Exercise details:
Where a line below includes the word "global", copy that line.

─── Data to examine

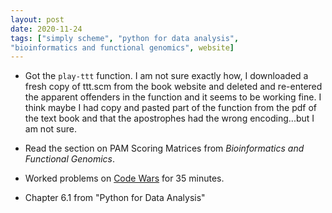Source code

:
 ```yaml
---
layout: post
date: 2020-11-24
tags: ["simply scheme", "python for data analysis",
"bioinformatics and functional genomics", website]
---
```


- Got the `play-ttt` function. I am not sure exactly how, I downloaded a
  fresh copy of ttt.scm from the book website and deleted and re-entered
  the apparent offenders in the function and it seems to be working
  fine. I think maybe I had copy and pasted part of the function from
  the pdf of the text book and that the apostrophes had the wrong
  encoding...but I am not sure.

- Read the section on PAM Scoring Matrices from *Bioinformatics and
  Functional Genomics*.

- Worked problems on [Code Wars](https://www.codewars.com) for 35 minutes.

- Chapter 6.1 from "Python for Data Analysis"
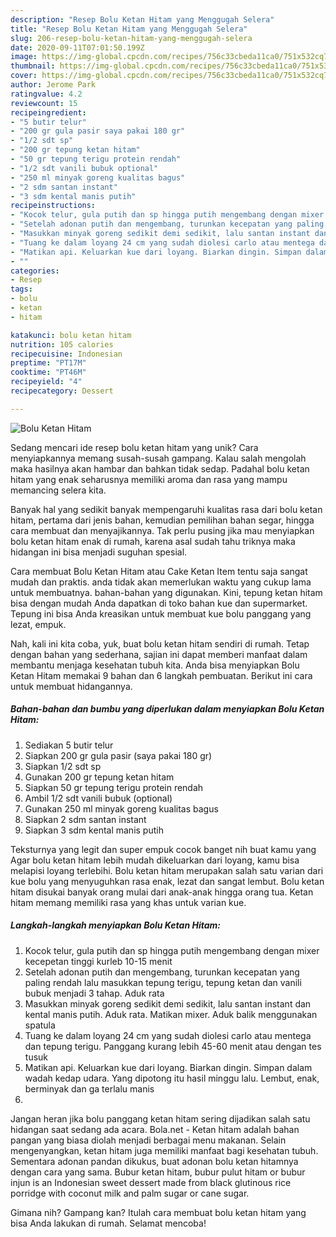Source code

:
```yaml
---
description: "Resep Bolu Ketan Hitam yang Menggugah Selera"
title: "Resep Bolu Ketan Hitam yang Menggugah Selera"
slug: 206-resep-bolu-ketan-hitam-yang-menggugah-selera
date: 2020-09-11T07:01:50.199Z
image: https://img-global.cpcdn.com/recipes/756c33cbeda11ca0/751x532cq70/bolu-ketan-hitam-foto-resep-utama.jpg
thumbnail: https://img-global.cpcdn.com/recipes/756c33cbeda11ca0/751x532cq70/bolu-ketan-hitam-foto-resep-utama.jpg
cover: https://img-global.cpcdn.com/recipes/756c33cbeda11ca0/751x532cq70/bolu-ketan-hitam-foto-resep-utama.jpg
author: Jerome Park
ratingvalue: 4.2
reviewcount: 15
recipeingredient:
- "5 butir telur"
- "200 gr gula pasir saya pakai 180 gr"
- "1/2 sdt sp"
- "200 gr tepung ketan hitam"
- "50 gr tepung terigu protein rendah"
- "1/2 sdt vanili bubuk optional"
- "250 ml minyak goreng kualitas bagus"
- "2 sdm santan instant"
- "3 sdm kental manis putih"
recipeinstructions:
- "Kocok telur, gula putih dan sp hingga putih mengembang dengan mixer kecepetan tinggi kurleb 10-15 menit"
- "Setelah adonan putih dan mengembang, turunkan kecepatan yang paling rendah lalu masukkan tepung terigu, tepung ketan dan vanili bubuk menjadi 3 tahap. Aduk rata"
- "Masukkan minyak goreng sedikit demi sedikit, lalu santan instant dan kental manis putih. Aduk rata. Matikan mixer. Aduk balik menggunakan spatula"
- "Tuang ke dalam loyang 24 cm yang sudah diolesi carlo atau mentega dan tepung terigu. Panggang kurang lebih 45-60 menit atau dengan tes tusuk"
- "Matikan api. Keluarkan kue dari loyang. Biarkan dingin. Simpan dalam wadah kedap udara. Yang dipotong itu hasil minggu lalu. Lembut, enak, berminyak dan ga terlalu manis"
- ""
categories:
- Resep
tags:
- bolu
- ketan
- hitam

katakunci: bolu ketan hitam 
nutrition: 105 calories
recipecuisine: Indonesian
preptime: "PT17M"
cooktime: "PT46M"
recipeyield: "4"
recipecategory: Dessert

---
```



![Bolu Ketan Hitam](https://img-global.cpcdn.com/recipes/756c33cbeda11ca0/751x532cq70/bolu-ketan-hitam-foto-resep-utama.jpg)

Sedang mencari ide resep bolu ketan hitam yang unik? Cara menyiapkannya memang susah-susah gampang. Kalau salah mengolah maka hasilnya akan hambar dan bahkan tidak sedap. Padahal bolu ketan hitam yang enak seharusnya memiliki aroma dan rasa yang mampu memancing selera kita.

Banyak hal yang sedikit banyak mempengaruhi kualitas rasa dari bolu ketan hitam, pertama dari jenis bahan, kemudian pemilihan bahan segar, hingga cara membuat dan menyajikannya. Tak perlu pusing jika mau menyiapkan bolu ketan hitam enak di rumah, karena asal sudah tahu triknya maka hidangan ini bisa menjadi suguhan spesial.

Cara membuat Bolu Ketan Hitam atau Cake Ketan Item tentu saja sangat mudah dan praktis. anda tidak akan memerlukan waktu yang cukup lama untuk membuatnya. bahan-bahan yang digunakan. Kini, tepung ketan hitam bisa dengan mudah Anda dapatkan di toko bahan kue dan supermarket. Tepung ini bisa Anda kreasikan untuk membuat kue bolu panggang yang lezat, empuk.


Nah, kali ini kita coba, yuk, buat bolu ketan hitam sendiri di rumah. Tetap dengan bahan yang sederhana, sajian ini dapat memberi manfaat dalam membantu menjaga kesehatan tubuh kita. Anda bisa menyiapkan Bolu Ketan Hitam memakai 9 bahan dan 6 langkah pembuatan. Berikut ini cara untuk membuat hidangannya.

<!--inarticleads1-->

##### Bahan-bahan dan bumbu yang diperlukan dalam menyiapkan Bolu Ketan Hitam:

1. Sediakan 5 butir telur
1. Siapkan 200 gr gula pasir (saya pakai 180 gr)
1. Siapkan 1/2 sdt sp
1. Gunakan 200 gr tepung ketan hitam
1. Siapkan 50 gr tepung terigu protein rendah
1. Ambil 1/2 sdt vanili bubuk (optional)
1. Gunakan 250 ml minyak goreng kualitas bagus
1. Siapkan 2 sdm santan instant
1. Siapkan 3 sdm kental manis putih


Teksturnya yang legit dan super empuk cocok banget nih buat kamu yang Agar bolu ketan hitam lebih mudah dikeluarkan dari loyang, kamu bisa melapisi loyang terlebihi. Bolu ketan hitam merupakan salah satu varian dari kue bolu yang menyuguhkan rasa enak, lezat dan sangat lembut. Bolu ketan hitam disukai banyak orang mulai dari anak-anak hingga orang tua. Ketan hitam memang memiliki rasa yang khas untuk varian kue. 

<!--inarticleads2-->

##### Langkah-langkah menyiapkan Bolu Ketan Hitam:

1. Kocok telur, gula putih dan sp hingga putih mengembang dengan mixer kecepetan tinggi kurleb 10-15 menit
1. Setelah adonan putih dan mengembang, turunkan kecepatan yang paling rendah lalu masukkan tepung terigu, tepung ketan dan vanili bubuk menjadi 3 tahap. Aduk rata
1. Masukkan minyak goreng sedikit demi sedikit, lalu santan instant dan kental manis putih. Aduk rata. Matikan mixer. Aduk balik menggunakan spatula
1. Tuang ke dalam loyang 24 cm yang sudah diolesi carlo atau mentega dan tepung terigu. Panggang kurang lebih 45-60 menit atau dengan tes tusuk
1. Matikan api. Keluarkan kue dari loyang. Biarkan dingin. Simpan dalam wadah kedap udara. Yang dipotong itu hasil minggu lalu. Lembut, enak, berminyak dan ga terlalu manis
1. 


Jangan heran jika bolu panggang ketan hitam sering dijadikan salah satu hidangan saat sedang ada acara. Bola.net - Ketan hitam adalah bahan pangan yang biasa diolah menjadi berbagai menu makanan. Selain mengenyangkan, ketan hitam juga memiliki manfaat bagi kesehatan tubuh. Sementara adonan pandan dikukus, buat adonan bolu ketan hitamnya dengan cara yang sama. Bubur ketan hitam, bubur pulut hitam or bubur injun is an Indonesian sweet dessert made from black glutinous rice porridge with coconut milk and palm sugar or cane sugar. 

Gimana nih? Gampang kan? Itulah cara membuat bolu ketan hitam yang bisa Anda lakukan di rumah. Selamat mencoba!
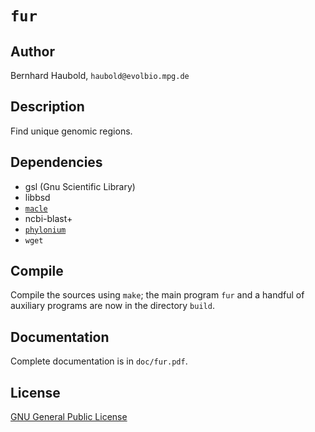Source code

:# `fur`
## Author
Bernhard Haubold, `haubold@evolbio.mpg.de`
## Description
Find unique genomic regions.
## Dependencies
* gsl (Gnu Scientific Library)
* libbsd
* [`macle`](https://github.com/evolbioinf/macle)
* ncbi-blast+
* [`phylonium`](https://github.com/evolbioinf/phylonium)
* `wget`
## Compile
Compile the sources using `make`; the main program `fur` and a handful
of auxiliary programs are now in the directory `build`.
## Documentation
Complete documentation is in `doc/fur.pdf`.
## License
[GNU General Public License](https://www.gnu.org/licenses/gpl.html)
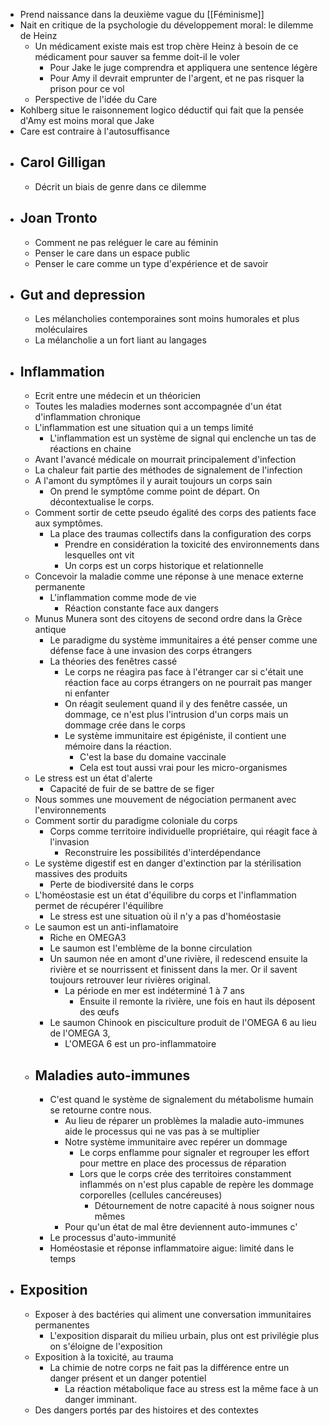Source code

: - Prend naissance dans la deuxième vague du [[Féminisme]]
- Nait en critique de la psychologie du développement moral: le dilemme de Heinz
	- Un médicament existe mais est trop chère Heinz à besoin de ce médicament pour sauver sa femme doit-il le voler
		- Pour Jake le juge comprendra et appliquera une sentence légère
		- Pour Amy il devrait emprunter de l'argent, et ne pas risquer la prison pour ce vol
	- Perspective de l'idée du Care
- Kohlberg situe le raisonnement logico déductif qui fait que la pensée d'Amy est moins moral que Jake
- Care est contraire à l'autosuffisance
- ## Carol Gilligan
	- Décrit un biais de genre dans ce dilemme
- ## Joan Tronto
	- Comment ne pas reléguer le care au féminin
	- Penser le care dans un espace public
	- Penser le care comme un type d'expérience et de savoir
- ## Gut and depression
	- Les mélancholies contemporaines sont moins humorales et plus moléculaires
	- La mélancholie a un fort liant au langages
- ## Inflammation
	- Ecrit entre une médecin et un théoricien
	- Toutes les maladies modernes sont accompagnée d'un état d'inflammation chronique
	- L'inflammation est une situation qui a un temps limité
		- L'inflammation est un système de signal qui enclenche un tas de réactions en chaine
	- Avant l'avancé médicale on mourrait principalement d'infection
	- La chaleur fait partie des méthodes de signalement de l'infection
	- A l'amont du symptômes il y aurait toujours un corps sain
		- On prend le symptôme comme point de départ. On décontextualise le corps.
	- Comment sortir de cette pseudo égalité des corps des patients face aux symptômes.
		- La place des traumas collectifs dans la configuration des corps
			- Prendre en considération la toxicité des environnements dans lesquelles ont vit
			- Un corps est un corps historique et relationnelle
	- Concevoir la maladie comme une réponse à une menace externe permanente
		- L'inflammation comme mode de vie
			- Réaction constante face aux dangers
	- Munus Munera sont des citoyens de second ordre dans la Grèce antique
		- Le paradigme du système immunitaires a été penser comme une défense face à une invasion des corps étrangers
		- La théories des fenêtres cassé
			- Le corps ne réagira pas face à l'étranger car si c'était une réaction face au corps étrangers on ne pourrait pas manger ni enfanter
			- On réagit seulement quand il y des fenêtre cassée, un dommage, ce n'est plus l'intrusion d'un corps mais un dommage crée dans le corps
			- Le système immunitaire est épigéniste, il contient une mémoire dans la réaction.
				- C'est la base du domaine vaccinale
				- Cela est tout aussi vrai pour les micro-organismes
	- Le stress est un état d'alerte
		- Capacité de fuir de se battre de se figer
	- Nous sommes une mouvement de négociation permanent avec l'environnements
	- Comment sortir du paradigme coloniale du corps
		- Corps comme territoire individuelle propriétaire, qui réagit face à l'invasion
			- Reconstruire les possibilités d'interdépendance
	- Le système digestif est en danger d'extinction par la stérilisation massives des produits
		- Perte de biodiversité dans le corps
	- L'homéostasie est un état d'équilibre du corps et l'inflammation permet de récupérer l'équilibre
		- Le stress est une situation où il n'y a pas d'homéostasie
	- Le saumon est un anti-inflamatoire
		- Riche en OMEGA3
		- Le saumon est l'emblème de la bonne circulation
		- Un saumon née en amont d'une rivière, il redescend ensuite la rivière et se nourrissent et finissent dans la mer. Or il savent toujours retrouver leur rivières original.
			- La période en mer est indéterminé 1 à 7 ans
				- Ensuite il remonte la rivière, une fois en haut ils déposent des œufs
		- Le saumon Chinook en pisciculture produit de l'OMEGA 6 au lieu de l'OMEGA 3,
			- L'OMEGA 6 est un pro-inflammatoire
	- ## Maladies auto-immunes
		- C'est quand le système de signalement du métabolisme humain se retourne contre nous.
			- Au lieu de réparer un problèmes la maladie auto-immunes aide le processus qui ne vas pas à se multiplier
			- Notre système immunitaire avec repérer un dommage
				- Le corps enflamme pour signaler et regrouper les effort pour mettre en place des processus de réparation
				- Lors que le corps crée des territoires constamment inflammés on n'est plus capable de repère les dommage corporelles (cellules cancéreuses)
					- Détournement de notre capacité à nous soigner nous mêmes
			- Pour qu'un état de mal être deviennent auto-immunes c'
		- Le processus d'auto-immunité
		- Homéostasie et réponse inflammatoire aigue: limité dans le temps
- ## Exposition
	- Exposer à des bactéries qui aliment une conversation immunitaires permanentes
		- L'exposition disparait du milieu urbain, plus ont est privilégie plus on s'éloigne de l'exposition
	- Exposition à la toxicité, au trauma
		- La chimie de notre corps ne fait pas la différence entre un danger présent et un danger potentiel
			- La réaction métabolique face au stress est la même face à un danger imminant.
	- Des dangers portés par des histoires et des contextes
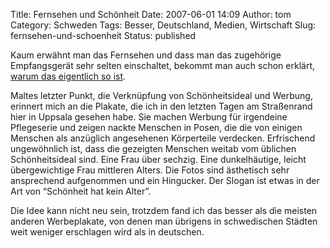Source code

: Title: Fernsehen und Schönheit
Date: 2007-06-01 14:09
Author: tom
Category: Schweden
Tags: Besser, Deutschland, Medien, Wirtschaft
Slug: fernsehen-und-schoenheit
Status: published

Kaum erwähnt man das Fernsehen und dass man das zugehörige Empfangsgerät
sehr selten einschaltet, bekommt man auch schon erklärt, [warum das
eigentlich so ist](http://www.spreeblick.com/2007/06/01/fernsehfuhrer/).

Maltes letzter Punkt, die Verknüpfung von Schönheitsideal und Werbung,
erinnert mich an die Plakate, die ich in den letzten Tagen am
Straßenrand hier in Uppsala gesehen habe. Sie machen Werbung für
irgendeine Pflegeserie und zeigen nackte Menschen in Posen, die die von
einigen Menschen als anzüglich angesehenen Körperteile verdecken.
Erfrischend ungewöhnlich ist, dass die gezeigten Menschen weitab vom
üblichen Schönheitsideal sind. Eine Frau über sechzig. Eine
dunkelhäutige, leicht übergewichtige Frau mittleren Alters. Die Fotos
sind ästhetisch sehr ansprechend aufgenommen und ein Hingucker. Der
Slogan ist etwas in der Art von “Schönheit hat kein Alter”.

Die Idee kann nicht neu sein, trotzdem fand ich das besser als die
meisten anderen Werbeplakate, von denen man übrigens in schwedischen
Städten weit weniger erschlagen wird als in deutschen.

──────

Response for this exercise:
image: https://img-global.cpcdn.com/recipes/756c33cbeda11ca0/751x532cq70/bolu-ketan-hitam-foto-resep-utama.jpg
thumbnail: https://img-global.cpcdn.com/recipes/756c33cbeda11ca0/751x532cq70/bolu-ketan-hitam-foto-resep-utama.jpg
cover: https://img-global.cpcdn.com/recipes/756c33cbeda11ca0/751x532cq70/bolu-ketan-hitam-foto-resep-utama.jpg
![Bolu Ketan Hitam](https://img-global.cpcdn.com/recipes/756c33cbeda11ca0/751x532cq70/bolu-ketan-hitam-foto-resep-utama.jpg)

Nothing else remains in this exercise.